BRIEF: Copy exactly the lines of the material below that fall between the line with "67: (238, 183, 3.18)" and the line with "20: (314, 326, 3.28)", both of those lines included; pictures stay out.

AVAILABLE DATA:
====================
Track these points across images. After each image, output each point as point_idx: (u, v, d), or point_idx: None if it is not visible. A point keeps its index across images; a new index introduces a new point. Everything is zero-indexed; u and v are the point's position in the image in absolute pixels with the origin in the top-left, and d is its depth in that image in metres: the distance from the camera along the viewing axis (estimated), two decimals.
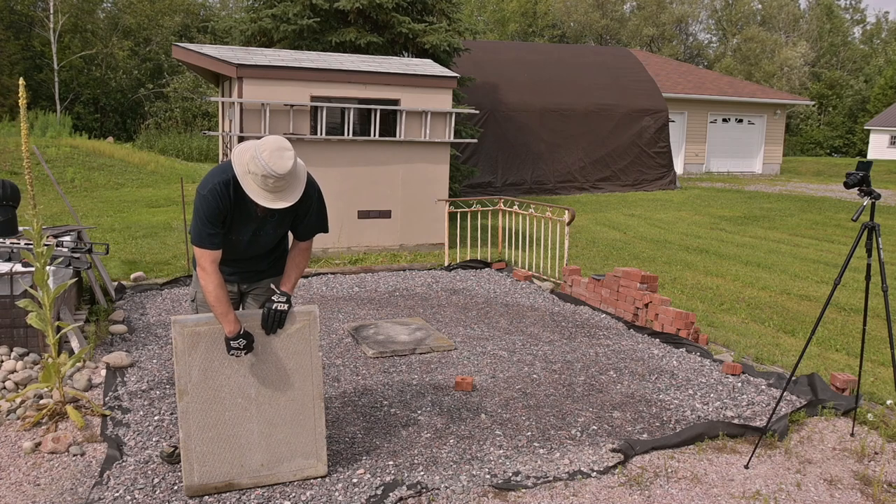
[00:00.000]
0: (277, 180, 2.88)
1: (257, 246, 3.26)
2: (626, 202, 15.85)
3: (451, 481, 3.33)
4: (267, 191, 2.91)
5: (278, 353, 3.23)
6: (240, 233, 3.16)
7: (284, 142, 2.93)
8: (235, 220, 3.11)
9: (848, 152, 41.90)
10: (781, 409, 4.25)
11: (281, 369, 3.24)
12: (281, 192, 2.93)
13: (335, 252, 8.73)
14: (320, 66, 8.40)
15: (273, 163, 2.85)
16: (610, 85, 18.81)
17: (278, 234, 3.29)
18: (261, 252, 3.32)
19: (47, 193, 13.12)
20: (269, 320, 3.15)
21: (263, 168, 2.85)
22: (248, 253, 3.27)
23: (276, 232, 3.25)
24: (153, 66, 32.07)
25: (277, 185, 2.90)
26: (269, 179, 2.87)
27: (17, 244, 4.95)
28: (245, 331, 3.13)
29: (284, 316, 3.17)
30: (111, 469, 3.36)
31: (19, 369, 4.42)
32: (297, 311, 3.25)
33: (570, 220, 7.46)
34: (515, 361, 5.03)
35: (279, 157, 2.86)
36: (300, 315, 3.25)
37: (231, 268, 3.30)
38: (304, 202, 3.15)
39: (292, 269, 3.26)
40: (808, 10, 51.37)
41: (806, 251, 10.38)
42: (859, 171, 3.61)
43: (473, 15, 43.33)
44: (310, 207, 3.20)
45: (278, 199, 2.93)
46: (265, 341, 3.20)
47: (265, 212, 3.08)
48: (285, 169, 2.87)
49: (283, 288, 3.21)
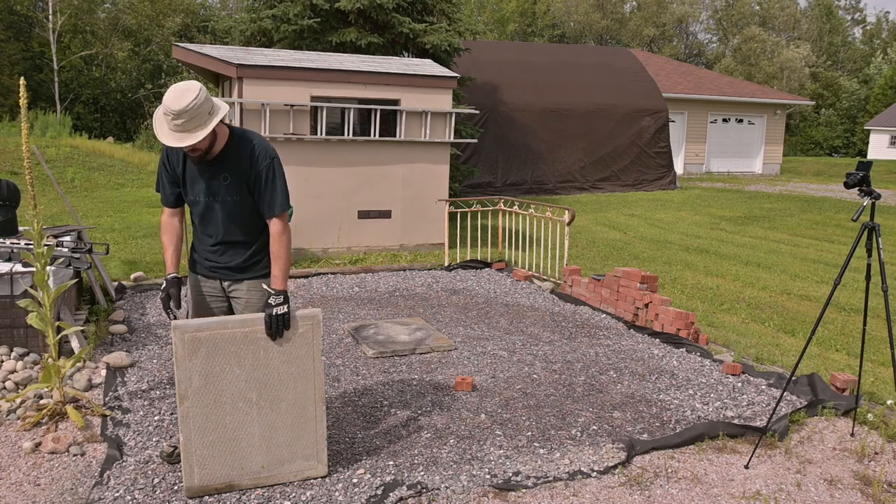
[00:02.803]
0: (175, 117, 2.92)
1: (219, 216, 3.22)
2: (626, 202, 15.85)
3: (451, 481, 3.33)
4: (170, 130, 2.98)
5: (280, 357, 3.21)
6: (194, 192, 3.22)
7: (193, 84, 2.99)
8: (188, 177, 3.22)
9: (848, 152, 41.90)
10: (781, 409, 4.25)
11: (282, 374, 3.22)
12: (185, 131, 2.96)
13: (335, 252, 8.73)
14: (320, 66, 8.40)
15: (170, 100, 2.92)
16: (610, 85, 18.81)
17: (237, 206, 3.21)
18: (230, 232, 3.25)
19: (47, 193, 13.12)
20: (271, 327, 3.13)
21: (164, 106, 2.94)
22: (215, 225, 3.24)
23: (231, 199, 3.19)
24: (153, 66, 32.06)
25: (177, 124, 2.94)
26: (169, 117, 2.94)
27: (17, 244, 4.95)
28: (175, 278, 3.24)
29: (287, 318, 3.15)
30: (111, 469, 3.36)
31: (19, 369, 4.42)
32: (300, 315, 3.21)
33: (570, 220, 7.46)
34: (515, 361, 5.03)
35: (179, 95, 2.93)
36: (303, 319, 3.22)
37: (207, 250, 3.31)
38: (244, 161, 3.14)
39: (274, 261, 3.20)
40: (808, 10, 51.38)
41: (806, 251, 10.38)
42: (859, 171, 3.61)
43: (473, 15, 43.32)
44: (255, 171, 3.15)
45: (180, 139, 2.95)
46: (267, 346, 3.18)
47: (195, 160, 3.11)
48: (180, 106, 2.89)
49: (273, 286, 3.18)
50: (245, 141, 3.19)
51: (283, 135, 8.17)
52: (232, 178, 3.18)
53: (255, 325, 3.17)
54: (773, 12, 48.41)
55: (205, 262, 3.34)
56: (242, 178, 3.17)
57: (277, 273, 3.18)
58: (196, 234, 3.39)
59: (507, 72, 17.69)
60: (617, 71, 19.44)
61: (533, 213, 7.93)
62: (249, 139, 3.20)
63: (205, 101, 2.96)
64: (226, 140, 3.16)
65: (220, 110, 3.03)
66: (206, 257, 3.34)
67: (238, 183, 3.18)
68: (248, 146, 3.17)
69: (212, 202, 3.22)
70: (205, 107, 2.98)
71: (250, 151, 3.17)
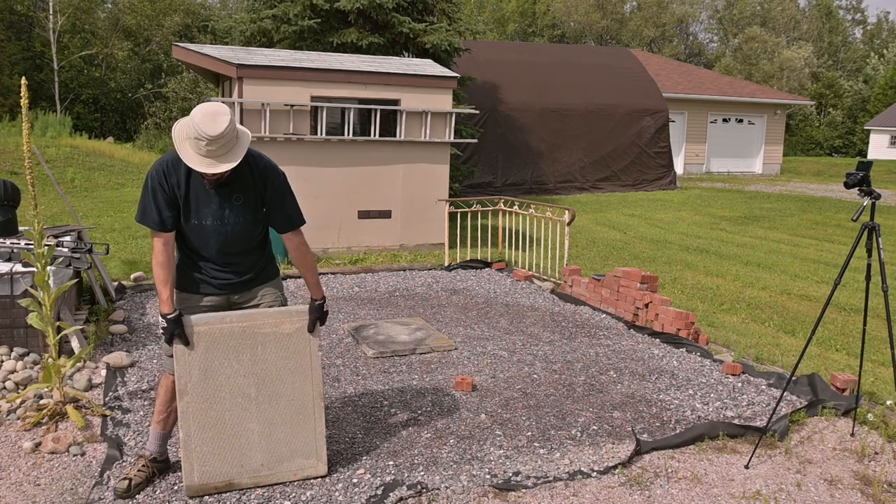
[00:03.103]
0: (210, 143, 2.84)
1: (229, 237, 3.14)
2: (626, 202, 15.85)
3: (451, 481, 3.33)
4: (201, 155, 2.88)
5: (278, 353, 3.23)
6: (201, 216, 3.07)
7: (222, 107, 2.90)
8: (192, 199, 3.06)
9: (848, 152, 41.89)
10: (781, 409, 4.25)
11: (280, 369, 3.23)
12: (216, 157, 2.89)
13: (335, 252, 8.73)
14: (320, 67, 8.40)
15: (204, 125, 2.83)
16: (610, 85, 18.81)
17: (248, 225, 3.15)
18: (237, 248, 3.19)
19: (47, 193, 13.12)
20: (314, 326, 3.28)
====================
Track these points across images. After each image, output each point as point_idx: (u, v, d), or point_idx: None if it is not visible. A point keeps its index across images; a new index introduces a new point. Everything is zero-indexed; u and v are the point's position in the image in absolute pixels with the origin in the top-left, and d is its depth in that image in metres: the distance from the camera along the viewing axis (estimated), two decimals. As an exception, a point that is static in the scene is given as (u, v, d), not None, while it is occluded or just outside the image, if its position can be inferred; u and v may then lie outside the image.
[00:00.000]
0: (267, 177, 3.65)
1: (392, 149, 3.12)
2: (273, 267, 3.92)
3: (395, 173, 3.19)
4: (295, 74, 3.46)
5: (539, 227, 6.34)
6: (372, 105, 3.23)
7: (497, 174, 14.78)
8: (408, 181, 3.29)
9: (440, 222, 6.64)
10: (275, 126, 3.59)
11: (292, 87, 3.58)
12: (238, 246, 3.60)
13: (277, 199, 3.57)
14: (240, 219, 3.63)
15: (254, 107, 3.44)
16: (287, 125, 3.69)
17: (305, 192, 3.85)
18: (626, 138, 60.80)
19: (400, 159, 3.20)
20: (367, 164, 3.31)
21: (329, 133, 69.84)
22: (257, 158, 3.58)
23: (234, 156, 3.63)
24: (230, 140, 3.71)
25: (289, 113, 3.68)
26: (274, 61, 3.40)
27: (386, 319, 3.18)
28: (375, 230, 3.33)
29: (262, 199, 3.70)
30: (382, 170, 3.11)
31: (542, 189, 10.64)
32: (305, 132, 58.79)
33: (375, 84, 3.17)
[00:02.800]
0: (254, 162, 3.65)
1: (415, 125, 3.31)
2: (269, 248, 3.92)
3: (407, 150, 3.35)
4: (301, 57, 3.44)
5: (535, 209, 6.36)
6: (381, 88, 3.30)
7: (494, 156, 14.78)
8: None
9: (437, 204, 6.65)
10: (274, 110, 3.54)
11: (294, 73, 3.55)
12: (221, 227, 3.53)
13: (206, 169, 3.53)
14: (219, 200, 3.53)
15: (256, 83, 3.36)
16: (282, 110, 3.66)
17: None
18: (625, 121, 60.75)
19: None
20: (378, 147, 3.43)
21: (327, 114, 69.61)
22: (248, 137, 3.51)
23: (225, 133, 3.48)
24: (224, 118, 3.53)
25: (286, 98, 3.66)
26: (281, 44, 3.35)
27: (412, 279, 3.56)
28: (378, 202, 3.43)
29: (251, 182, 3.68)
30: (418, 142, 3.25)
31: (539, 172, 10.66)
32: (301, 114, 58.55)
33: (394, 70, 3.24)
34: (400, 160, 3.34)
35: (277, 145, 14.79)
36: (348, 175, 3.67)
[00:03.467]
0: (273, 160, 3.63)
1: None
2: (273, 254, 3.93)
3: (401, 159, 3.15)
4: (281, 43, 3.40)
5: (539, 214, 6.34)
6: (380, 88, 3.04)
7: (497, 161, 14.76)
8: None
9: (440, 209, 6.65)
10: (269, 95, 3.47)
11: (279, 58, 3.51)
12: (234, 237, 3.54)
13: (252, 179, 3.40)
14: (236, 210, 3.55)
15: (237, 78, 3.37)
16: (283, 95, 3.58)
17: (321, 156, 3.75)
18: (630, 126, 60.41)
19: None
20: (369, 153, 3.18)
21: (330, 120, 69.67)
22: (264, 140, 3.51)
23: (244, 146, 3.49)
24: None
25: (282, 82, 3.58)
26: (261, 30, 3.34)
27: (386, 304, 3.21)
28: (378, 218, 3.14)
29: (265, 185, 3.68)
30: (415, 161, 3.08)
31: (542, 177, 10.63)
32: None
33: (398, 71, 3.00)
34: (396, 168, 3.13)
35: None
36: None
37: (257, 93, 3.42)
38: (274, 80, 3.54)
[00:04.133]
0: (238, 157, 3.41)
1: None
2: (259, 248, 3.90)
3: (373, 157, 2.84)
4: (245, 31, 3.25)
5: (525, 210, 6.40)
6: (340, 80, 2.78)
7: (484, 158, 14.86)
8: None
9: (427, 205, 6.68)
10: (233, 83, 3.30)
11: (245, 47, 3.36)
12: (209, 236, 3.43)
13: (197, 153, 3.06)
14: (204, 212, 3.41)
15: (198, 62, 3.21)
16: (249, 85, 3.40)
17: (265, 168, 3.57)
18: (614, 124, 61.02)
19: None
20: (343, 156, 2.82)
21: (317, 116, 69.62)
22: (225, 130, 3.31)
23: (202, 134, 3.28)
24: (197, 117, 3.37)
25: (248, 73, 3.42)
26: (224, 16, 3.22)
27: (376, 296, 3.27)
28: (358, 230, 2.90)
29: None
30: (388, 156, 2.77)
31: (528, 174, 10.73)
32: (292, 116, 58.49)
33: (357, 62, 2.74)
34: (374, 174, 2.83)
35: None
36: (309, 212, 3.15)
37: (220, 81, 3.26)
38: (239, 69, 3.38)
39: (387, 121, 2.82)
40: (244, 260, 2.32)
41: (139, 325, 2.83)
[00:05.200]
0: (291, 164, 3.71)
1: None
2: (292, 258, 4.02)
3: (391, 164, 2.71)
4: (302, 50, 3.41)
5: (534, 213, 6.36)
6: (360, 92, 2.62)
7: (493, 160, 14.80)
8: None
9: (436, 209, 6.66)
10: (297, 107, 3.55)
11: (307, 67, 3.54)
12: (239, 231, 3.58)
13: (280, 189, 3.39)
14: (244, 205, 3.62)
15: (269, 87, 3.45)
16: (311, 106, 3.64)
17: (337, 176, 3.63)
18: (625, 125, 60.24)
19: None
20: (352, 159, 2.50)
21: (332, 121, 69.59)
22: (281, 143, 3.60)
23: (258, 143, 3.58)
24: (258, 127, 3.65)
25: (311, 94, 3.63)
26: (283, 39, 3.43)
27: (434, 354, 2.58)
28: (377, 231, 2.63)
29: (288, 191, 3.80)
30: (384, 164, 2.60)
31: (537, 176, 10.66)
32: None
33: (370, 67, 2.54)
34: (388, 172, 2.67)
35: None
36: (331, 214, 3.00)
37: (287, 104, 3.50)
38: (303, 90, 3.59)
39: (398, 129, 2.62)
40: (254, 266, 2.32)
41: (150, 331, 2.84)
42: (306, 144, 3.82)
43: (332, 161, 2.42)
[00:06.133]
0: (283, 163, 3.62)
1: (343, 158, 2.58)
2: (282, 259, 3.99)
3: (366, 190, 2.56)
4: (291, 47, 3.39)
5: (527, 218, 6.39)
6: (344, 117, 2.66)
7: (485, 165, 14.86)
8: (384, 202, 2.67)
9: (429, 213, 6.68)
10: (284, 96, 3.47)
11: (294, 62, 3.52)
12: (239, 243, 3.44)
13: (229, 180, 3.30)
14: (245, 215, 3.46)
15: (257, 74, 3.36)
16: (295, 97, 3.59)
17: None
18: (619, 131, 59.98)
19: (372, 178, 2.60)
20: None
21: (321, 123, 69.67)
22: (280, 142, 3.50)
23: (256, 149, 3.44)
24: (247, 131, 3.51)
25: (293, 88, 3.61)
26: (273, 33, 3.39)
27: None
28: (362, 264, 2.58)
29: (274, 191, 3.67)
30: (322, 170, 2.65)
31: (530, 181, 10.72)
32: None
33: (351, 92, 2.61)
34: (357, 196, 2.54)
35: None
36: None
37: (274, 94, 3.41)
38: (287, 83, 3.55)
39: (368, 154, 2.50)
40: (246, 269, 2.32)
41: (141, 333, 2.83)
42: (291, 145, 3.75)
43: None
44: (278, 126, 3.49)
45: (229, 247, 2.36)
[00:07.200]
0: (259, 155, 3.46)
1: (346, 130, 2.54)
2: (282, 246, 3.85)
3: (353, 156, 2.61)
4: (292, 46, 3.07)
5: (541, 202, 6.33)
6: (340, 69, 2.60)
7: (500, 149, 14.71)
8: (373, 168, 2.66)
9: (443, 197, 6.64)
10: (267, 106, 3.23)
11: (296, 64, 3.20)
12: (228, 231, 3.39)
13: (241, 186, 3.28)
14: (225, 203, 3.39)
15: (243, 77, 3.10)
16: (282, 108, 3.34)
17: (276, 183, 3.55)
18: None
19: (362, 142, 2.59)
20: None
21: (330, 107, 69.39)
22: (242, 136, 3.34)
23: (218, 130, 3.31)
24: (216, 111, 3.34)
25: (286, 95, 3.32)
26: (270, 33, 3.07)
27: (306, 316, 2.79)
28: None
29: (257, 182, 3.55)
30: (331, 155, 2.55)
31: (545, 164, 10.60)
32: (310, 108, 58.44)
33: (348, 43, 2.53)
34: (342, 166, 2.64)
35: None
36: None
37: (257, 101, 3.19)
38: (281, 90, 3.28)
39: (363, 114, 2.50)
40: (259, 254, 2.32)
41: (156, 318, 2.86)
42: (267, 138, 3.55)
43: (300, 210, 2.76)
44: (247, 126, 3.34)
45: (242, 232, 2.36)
====================
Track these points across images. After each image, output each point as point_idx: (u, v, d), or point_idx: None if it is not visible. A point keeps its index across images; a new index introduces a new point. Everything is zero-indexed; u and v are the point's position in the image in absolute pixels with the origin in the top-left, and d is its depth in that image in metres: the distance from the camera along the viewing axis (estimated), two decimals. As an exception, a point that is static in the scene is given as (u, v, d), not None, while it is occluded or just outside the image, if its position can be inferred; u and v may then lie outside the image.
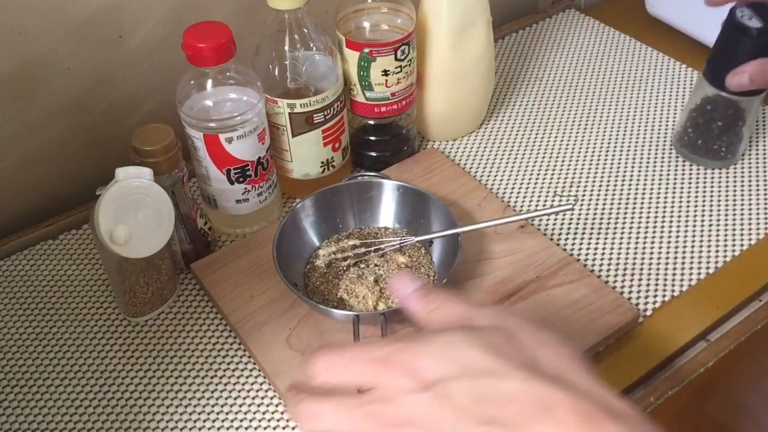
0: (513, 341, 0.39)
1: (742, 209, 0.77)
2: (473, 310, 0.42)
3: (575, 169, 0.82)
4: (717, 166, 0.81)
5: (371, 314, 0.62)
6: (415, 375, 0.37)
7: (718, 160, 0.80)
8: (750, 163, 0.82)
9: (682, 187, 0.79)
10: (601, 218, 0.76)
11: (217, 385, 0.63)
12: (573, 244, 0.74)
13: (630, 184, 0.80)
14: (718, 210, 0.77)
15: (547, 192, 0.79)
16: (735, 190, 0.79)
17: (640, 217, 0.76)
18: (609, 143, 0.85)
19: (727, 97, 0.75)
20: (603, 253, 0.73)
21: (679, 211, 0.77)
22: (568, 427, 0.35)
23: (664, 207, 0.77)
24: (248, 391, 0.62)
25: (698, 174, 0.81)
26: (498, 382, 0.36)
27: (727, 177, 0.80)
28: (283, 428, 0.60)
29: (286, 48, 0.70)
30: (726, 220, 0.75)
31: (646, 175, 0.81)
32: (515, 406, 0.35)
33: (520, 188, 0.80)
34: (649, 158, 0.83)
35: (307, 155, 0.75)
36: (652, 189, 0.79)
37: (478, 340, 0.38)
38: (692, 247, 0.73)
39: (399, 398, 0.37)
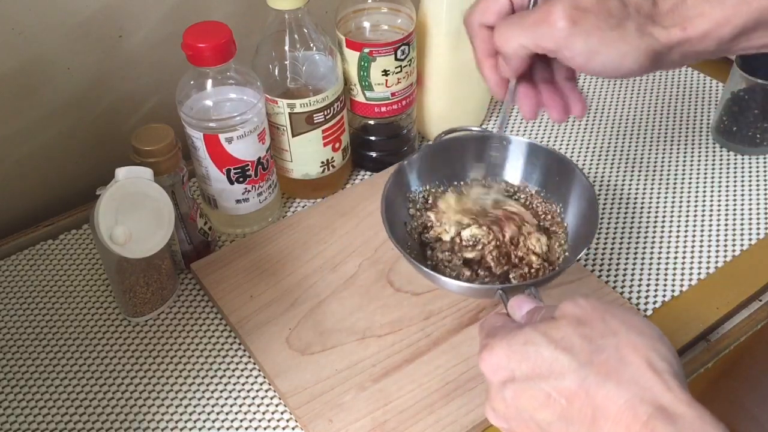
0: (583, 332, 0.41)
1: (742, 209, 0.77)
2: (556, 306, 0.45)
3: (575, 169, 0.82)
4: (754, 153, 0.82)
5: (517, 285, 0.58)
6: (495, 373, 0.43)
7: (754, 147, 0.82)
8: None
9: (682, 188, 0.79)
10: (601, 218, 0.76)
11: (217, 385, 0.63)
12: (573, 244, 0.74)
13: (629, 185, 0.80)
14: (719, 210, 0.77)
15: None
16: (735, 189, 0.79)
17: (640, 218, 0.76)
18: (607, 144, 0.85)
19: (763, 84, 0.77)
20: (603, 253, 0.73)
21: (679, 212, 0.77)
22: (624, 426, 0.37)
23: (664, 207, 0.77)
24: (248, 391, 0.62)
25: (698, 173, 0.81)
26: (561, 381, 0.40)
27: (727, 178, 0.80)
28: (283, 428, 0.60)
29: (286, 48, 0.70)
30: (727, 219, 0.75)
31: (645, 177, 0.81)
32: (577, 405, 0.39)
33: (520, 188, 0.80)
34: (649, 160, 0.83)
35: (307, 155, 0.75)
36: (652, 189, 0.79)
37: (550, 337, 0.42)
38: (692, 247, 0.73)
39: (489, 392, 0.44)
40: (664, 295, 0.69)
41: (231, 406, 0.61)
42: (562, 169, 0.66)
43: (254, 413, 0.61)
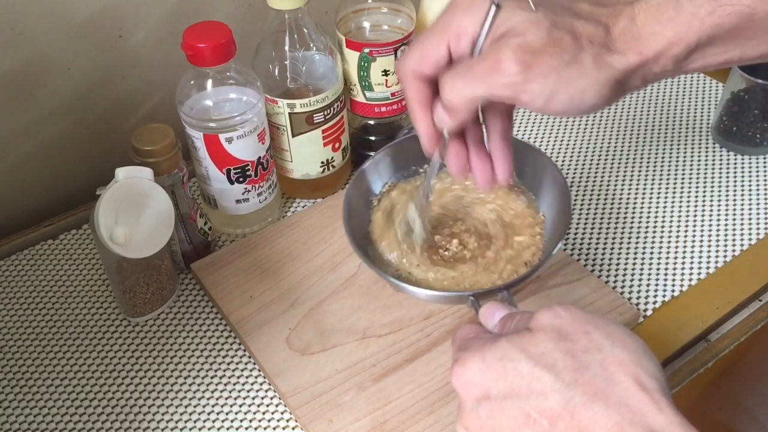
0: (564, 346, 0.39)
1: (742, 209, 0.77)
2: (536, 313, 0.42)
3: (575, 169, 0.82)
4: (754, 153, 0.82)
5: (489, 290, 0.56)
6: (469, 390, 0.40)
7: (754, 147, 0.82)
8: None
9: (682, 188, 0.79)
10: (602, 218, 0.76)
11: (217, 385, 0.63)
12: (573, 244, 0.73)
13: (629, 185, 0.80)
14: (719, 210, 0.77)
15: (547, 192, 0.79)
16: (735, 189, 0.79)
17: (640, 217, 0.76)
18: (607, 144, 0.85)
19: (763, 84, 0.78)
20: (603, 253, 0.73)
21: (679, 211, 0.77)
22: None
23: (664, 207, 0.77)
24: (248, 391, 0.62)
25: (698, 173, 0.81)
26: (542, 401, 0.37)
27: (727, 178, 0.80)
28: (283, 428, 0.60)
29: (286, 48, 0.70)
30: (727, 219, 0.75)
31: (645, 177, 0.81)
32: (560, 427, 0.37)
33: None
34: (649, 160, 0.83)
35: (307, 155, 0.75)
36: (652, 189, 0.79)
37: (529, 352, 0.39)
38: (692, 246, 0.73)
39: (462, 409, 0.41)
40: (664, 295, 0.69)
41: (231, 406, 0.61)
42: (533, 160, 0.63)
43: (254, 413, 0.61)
====================
SOLUTION:
67: (238, 183, 3.18)
68: (248, 146, 3.17)
69: (212, 202, 3.22)
70: (205, 107, 2.98)
71: (250, 151, 3.17)
[00:03.103]
0: (210, 143, 2.84)
1: (229, 237, 3.14)
2: (626, 202, 15.85)
3: (451, 481, 3.33)
4: (201, 155, 2.88)
5: (278, 353, 3.23)
6: (201, 216, 3.07)
7: (222, 107, 2.90)
8: (192, 199, 3.06)
9: (848, 152, 41.89)
10: (781, 409, 4.25)
11: (280, 369, 3.23)
12: (216, 157, 2.89)
13: (335, 252, 8.73)
14: (320, 67, 8.40)
15: (204, 125, 2.83)
16: (610, 85, 18.81)
17: (248, 225, 3.15)
18: (237, 248, 3.19)
19: (47, 193, 13.12)
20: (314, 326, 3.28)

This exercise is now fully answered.